*** Opening of Exercise passage ***

Recent computer-security breaches have brought to the forefront the need for enhanced cybersecurity and disclosures surrounding cybersecurity risks.
In response to the growing risks associated with a digitally-linked world, the Canadian Securities Administrators (CSA) issued Staff Notice 11-332 Cybersecurity to review current issues in cybersecurity from a reporting issuer’s point of view. That Staff Notice was followed by Multilateral Staff Notice 51-347 Disclosure of cybersecurity risks and incidents (MSN 51-347) in January 2017 – recognizing implicitly that the effectiveness of an issuer’s cybersecurity infrastructure may be as important as an issuer’s internal control of its financial reporting processes.
While MSN 51-347 states that each issuer should not compromise its security by disclosing sensitive information, impetus is put on reporting issuers to disclose material risks relating to cybersecurity in such a manner as to provide detailed entity specific disclosure and avoid boiler- plate language – something which the CSA remind issuers in reviewing other types of disclosure. Thus, risks relating to financial institutions may not be the same as those relating to an industrial manufacturer and should not be treated as such by reporting issuers.

*** Close of Exercise passage ***

*Brief A*:
Retype the cybersecurity disclosure passage from "While MSN 51-347" up to and including "by reporting issuers.".
*Brief B*:
According to the cybersecurity disclosure passage, when was Multilateral Staff Notice 51-347 issued?
Rely only on the cybersecurity disclosure passage to answer.

*** Opening of Supplied information ***

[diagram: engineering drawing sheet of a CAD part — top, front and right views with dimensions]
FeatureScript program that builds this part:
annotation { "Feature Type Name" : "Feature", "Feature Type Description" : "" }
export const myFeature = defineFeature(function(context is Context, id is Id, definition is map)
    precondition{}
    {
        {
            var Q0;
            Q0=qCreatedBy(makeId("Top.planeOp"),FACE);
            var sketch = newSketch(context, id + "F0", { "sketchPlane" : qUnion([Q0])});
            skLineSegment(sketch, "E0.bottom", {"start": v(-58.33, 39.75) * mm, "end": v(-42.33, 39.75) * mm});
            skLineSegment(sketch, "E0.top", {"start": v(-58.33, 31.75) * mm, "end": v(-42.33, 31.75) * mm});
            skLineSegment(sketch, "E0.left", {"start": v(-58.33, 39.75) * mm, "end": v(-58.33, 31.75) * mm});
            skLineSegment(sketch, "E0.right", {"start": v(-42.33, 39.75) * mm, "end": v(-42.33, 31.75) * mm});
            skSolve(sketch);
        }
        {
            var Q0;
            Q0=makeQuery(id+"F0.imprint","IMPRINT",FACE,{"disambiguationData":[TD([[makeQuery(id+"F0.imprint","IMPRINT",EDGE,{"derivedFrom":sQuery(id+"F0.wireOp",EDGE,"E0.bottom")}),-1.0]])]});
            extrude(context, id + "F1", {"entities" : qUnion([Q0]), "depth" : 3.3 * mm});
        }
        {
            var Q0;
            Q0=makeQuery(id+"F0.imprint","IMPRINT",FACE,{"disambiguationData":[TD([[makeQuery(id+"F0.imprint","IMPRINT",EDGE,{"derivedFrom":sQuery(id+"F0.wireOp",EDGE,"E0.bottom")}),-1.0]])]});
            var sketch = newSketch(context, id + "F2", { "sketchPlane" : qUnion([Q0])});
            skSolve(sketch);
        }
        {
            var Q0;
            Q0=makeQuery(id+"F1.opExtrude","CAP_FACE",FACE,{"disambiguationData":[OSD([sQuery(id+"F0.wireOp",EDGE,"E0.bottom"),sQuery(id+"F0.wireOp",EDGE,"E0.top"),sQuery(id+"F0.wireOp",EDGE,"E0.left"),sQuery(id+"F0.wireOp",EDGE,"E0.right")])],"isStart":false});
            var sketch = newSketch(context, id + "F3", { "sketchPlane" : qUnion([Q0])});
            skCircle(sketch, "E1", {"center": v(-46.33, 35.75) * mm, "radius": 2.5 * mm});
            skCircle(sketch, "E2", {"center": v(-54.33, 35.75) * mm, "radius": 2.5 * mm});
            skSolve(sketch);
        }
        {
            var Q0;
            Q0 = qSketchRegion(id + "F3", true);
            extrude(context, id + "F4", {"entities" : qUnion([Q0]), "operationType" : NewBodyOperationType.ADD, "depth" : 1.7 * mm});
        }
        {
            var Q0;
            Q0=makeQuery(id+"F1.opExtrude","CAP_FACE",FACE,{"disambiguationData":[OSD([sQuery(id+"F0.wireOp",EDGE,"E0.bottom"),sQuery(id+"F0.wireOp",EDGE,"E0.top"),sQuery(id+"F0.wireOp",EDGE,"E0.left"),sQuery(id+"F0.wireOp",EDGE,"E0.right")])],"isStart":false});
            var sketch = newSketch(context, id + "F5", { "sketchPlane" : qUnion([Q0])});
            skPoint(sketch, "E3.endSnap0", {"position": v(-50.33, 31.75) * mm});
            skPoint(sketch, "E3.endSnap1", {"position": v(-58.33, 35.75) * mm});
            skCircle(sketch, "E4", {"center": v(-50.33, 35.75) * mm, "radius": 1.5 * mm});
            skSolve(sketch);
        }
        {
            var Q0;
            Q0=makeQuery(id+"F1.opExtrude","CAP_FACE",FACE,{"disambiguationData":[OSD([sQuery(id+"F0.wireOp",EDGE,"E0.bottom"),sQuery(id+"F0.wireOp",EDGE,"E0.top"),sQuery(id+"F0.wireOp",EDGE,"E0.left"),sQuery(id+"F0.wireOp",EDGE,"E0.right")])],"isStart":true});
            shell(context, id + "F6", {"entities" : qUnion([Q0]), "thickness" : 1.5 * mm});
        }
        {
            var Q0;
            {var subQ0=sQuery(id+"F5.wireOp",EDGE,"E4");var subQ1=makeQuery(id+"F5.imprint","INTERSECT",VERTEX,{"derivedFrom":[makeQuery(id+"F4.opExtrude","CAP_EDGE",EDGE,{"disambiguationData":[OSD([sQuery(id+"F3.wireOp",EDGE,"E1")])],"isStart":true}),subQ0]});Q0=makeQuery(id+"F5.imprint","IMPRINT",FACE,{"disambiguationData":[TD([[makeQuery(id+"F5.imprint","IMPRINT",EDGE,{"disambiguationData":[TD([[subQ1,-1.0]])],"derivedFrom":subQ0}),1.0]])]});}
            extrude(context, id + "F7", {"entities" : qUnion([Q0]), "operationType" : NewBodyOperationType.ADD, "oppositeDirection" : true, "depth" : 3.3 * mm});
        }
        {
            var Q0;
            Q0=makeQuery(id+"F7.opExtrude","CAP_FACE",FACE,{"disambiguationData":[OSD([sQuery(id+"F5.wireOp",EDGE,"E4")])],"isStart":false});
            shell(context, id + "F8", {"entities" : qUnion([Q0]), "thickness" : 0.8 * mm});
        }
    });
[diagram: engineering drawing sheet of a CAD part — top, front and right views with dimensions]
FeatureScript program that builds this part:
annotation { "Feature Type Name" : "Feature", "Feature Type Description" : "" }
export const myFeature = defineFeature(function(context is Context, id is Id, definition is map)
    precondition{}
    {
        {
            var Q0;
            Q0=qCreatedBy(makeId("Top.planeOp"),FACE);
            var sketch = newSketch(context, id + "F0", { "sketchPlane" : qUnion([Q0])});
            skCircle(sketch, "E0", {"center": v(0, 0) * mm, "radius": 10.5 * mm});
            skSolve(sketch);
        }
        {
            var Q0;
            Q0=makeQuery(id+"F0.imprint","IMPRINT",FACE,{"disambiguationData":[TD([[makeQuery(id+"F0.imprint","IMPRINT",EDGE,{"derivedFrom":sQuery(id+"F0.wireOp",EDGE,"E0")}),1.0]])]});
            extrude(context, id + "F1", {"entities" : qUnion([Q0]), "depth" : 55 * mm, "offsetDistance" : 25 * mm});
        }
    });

*** Close of Supplied information ***

*Exercise response A*:
While MSN 51-347 states that each issuer should not compromise its security by disclosing sensitive information, impetus is put on reporting issuers to disclose material risks relating to cybersecurity in such a manner as to provide detailed entity specific disclosure and avoid boiler- plate language – something which the CSA remind issuers in reviewing other types of disclosure. Thus, risks relating to financial institutions may not be the same as those relating to an industrial manufacturer and should not be treated as such by reporting issuers.

*Exercise response B*:
January 2017